----- RECORDS SHOWN

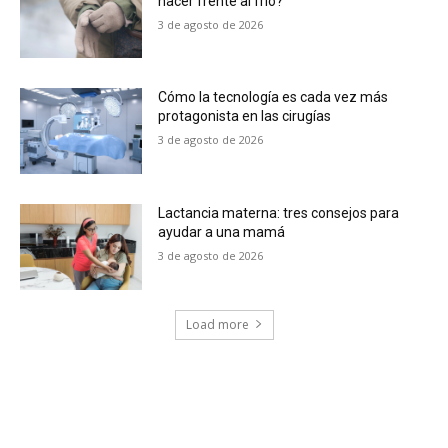
hacer frente al frío?
3 de agosto de 2026
Cómo la tecnología es cada vez más
protagonista en las cirugías
3 de agosto de 2026
Lactancia materna: tres consejos para
ayudar a una mamá
3 de agosto de 2026
Load more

----------

EXERCISE PROMPT: An exact copy of all the records is required, with the pictures omitted.

RESULT:
hacer frente al frío?
3 de agosto de 2026
Cómo la tecnología es cada vez más
protagonista en las cirugías
3 de agosto de 2026
Lactancia materna: tres consejos para
ayudar a una mamá
3 de agosto de 2026
Load more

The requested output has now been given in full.